A shape model of internally mixed soot particles derived from artificial surface tension

Ishimoto, Hiroshi; Kudo, Rei; Adachi, Kouji

To retrieve the physical properties of aerosols from multi-channel ground-based and satellite measurements, we developed a shape model of coated soot particles and created a dataset of their optical properties. Bare soot particles were assumed to have an aggregate shape, and two types of aggregates with different size–shape dependences were modeled using a polyhedral Voronoi structure. To simulate the detailed shape properties of mixtures of soot aggregates and adhered water-soluble substances, we propose a simple model of surface tension derived from the artificial surface potential. The light-scattering properties of the modeled particles with different volume fractions of water-soluble material were calculated using the finite-difference time-domain method and discrete-dipole approximation.
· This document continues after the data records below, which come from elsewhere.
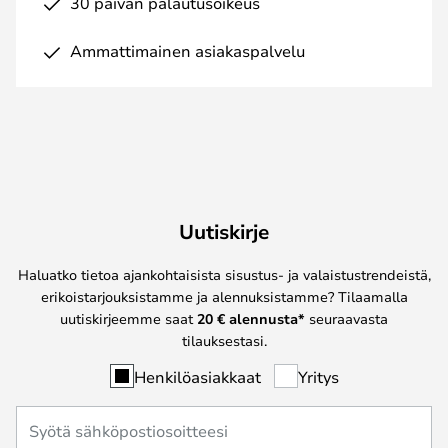
30 päivän palautusoikeus
Ammattimainen asiakaspalvelu
Uutiskirje
Haluatko tietoa ajankohtaisista sisustus- ja valaistustrendeistä,
erikoistarjouksistamme ja alennuksistamme? Tilaamalla
uutiskirjeemme saat
20 € alennusta*
seuraavasta
tilauksestasi.
Henkilöasiakkaat
Yritys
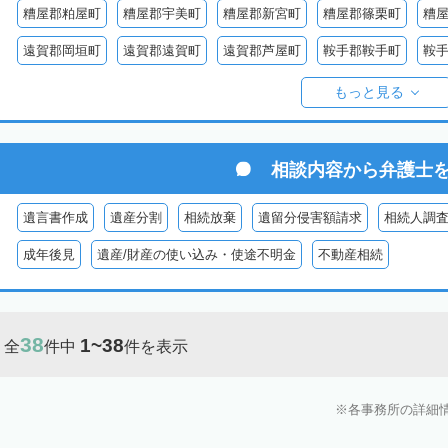
糟屋郡粕屋町
糟屋郡宇美町
糟屋郡新宮町
糟屋郡篠栗町
糟
遠賀郡岡垣町
遠賀郡遠賀町
遠賀郡芦屋町
鞍手郡鞍手町
鞍
八女郡広川町
三井郡大刀洗町
朝倉郡筑前町
朝倉郡東峰村
もっと見る
田川郡添田町
田川郡糸田町
田川郡大任町
田川郡赤村
京都
築上郡築上町
築上郡上毛町
相談内容から
弁護士
遺言書作成
遺産分割
相続放棄
遺留分侵害額請求
相続人調
成年後見
遺産/財産の使い込み・使途不明金
不動産相続
38
1~38
全
件中
件を表示
各事務所の詳細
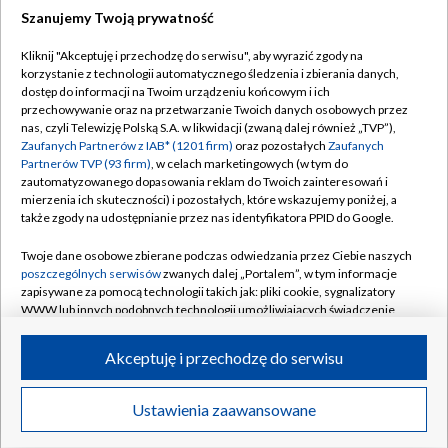
Szanujemy Twoją prywatność
Dołącz do nas:
Kliknij "Akceptuję i przechodzę do serwisu", aby wyrazić zgody na
korzystanie z technologii automatycznego śledzenia i zbierania danych,
TVP
dostęp do informacji na Twoim urządzeniu końcowym i ich
Abonament TVP
przechowywanie oraz na przetwarzanie Twoich danych osobowych przez
Regulamin TVP
nas, czyli Telewizję Polską S.A. w likwidacji (zwaną dalej również „TVP”),
Emisja w TVP
Polityka prywatności
Zaufanych Partnerów z IAB* (1201 firm)
oraz pozostałych
Zaufanych
Partnerów TVP (93 firm)
, w celach marketingowych (w tym do
Centrum informacji TVP
Moje zgody
zautomatyzowanego dopasowania reklam do Twoich zainteresowań i
mierzenia ich skuteczności) i pozostałych, które wskazujemy poniżej, a
Naziemna Telewizja Cyfrowa
Pomoc
także zgody na udostępnianie przez nas identyfikatora PPID do Google.
Sklep TVP
Biuro reklamy
Twoje dane osobowe zbierane podczas odwiedzania przez Ciebie naszych
Rada Programowa
Kontakt
poszczególnych serwisów
zwanych dalej „Portalem”, w tym informacje
zapisywane za pomocą technologii takich jak: pliki cookie, sygnalizatory
System NOS
WWW lub innych podobnych technologii umożliwiających świadczenie
dopasowanych i bezpiecznych usług, personalizację treści oraz reklam,
Informacje o nadawcy
Kanały
udostępnianie funkcji mediów społecznościowych oraz analizowanie
Akceptuję i przechodzę do serwisu
ruchu w Internecie.
Program dla prasy
©2026 Telewizja Polska S.A. w likwidacji
Biuro Reklamy
Twoje dane osobowe zbierane podczas odwiedzania przez Ciebie
Ustawienia zaawansowane
poszczególnych serwisów
na Portalu, takie jak adresy IP, identyfikatory
Ogłoszenie przetargowe
Twoich urządzeń końcowych i identyfikatory plików cookie, informacje o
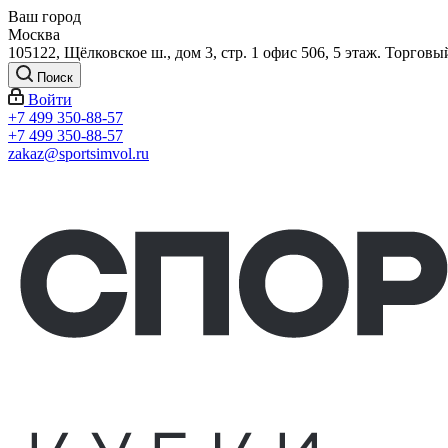
Ваш город
Москва
105122, Щёлковское ш., дом 3, стр. 1 офис 506, 5 этаж. Торговы
Поиск
Войти
+7 499 350-88-57
+7 499 350-88-57
zakaz@sportsimvol.ru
The results of the single-scattering albedo and asymmetry factors were compared to those of conventional internally mixed spheres (i.e., effective medium spheres based on the Maxwell-Garnett approximation and simple core-shell spheres). In addition, the lidar backscattering properties (i.e., lidar ratios and linear depolarization ratios) of the modeled soot particles were investigated. For internally mixed soot particles, the lidar backscattering properties were sensitive to the shape of the soot particles and the volume mixing ratio of the assumed water-soluble components. However, the average optical properties of biomass smoke, which have been reported from in situ field and laboratory measurements, were difficult to explain based on the individually modeled particle. Nonetheless, our shape model and its calculated optical properties are expected to be useful as an alternative model for biomass smoke particles in advanced remote sensing via multi-channel radiometer and lidar measurements.



Ishimoto, Hiroshi / Kudo, Rei / Adachi, Kouji: A shape model of internally mixed soot particles derived from artificial surface tension. 2019. Copernicus Publications.